## [Article]
■ ■ ■
On 24 March 2016 New Zealanders elected to retain the existing national flag by a vote of 56.6% to 43.2%, a dissapointing result for the government after many months of work and $26 million dollars spent in the process. The debate and controversies surrounding the NZ Flag referendum are not just indicative of national identity challenge or the pros and cons of the different flag designs. They also provide important insights for enhancing our government’s engagement with the public in future.
Public Engagement and the NZ Flag Consideration Project
When the Prime Minister first announced his decision to propose we choose a new flag, even though polls were not in his favour, I thought it was an appropriate leadership decision. Whilst Key is normally a pragmatic leader, leadership should involve showing vision, and a number of trends in New Zealand society such as reports of the youth being more ambitious and our society generally evolving to be more globally connected made me think it was very possible the country would vote yes.
In today’s world, governments cannot just command us to follow them, the public needs (and expects) to be engaged. Key appointed a Flag Consideration Panel to run a public engagement process from May 2015 to March 2016 ending with us voting in a referendum. However during this period discontent emerged in social media discussion, opinion polls and towards TVNZ’s Kiwimeter which suggested Key had got something wrong. There was an increasing dislike of – if not complete hostility toward – the flag referendum.
■ ■ ■
## [Information supplied]

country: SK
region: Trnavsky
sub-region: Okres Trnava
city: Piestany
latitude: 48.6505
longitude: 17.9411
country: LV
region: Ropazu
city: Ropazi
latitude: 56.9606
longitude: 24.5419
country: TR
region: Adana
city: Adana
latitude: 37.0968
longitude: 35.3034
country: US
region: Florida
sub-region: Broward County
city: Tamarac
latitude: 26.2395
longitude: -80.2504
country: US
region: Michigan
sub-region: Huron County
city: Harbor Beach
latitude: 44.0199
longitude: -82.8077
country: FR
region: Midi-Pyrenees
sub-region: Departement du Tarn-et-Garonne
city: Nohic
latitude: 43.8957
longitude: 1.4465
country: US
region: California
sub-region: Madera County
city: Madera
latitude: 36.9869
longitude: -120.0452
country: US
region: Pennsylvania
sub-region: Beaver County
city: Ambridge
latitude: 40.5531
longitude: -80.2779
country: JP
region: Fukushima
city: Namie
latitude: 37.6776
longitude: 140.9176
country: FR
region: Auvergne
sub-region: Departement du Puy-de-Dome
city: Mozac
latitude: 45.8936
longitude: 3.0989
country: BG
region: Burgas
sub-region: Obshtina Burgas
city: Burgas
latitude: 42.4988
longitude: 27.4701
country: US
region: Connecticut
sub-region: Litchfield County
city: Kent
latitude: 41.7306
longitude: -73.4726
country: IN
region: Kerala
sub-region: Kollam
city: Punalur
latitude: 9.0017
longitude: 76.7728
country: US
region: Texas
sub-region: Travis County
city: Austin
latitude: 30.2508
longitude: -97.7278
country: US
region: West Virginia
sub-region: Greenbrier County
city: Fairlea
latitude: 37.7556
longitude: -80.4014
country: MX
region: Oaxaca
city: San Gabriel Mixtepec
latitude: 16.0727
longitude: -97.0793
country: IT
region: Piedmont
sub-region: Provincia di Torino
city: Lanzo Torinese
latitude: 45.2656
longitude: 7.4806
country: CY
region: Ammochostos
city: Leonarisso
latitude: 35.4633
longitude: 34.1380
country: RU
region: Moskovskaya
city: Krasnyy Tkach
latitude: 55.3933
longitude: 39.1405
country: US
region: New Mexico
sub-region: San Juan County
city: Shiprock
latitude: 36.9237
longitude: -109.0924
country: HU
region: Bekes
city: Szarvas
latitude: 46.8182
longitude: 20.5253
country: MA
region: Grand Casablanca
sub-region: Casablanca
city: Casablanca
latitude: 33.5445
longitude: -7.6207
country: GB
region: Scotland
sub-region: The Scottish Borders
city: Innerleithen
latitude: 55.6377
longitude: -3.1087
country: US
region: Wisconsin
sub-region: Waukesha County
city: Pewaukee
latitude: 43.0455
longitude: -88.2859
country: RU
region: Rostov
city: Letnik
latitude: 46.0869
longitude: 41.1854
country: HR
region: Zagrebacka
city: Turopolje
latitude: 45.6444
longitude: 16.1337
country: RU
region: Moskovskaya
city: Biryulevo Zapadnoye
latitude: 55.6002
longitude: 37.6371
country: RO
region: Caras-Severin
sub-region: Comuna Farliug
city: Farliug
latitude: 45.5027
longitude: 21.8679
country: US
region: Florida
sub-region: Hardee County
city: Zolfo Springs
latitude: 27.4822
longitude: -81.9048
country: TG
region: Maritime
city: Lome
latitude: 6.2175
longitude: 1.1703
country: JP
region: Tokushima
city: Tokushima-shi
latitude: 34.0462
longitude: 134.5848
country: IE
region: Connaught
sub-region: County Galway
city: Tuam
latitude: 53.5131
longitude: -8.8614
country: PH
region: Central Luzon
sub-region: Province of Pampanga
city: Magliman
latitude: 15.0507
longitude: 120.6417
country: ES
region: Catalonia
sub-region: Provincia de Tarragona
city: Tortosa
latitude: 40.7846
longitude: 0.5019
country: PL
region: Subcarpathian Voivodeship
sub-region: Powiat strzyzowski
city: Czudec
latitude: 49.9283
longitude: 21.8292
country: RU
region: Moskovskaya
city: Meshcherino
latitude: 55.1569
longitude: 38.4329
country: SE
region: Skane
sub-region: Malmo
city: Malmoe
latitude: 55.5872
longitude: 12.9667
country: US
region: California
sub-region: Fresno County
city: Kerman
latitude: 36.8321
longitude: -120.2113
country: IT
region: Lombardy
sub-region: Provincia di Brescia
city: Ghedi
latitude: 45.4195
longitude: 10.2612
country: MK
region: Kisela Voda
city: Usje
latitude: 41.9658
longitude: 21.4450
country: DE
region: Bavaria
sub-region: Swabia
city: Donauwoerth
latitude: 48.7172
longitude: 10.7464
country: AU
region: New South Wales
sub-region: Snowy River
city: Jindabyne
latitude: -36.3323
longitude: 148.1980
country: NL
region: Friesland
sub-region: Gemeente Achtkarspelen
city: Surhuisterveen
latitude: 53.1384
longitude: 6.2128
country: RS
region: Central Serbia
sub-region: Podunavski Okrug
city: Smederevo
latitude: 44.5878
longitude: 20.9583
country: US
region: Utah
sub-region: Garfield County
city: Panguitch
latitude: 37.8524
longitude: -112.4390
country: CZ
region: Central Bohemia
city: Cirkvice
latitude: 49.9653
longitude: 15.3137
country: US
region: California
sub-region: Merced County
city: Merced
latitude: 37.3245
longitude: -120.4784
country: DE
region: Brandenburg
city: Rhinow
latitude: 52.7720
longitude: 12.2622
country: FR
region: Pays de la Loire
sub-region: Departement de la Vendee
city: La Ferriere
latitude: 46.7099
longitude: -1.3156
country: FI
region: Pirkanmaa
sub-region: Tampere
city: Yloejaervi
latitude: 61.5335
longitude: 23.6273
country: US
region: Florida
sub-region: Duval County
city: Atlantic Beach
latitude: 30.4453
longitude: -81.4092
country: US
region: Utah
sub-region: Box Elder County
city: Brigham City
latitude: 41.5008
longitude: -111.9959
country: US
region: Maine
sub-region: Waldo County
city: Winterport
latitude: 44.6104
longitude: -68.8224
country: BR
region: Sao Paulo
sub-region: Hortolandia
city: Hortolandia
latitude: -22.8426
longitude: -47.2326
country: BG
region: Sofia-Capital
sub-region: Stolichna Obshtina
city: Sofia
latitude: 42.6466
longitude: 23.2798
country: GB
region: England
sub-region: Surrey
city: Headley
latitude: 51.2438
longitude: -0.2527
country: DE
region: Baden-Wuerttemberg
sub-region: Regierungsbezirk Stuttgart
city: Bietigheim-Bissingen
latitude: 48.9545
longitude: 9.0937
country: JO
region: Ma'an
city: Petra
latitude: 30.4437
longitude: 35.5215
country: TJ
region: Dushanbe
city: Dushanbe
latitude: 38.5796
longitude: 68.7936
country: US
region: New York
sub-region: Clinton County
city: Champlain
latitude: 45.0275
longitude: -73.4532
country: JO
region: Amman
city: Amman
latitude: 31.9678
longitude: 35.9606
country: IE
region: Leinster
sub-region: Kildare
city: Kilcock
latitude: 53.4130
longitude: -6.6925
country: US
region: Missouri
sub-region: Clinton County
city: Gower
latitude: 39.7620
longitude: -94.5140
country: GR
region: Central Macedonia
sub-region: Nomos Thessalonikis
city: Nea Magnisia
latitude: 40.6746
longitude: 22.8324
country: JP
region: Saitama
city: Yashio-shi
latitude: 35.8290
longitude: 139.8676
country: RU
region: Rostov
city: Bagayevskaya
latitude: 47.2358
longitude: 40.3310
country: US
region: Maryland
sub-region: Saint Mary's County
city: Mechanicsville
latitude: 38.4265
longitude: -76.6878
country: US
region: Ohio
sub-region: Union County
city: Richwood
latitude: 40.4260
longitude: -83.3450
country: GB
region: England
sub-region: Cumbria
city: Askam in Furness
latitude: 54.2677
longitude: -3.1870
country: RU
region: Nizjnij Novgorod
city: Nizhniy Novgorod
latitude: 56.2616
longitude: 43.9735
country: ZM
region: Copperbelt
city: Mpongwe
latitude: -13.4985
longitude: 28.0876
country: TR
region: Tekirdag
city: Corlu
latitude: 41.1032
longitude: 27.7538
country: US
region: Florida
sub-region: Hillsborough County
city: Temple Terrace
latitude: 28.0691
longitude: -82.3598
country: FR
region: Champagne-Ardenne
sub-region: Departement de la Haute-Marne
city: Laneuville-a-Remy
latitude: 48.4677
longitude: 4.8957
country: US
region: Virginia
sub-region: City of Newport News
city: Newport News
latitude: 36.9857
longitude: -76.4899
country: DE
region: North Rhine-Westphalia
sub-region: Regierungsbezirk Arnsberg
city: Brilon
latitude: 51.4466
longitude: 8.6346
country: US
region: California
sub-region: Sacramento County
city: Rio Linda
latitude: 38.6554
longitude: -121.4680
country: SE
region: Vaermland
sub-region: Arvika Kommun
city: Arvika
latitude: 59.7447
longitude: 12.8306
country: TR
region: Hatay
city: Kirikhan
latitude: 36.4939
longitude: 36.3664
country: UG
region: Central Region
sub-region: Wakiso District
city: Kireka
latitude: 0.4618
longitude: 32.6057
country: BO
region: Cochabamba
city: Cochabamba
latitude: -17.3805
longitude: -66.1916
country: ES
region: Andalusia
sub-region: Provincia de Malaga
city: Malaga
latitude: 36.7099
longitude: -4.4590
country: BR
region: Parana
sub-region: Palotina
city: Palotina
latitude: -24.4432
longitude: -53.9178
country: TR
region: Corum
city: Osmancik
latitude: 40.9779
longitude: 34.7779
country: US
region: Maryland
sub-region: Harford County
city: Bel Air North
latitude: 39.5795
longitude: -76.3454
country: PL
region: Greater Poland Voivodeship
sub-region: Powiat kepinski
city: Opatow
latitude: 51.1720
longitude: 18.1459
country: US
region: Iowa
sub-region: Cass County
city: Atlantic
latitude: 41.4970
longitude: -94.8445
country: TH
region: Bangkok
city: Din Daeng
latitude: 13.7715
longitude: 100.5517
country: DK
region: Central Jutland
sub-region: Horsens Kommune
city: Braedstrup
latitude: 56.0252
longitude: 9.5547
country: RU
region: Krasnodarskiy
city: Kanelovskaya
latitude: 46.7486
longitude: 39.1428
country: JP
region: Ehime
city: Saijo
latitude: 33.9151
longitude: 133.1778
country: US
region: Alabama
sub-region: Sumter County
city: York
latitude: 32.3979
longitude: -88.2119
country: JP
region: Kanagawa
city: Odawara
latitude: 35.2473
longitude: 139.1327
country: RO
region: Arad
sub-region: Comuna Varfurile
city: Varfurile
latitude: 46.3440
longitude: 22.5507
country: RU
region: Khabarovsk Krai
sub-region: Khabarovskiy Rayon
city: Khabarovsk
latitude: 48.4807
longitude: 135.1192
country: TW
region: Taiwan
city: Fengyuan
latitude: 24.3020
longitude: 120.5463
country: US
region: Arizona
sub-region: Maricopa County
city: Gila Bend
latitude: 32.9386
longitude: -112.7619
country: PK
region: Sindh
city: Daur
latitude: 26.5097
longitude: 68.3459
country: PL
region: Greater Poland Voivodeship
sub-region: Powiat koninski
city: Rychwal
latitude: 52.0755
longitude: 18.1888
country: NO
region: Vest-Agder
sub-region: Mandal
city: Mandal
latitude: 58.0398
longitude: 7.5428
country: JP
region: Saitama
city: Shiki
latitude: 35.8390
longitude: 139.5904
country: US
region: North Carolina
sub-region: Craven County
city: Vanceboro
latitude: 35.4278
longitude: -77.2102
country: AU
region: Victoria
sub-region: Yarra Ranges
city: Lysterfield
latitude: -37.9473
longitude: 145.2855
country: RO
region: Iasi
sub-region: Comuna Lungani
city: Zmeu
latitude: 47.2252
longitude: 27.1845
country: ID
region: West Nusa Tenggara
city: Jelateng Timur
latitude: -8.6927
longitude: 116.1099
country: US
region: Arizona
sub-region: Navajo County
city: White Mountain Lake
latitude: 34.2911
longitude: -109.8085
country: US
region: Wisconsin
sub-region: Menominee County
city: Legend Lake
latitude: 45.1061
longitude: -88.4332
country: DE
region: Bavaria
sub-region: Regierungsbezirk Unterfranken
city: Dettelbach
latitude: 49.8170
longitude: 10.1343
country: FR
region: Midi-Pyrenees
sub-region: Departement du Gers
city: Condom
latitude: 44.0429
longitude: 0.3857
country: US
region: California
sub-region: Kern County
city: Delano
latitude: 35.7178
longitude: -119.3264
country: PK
■ ■ ■
## [Stated problem 1]
Could you set down the flag referendum article from "In today’s world, governments" to "the flag referendum."?
## [Stated problem 2]
Answer these questions about the flag referendum article:
(a) By what vote did New Zealanders retain the existing national flag?
(b) What kind of leader does the article say Key normally is?
(c) Whom did Key appoint to run the public engagement process?
## [Stated problem 3]
How would you translate this sentence from the flag referendum article into Spanish: "There was an increasing dislike of – if not complete hostility toward – the flag referendum."

## [Written solution 1]
In today’s world, governments cannot just command us to follow them, the public needs (and expects) to be engaged. Key appointed a Flag Consideration Panel to run a public engagement process from May 2015 to March 2016 ending with us voting in a referendum. However during this period discontent emerged in social media discussion, opinion polls and towards TVNZ’s Kiwimeter which suggested Key had got something wrong. There was an increasing dislike of – if not complete hostility toward – the flag referendum.

## [Written solution 2]
(a) 56.6% to 43.2%
(b) A pragmatic leader
(c) A Flag Consideration Panel

## [Written solution 3]
Hubo un rechazo creciente —si no una hostilidad absoluta— hacia el referéndum sobre la bandera.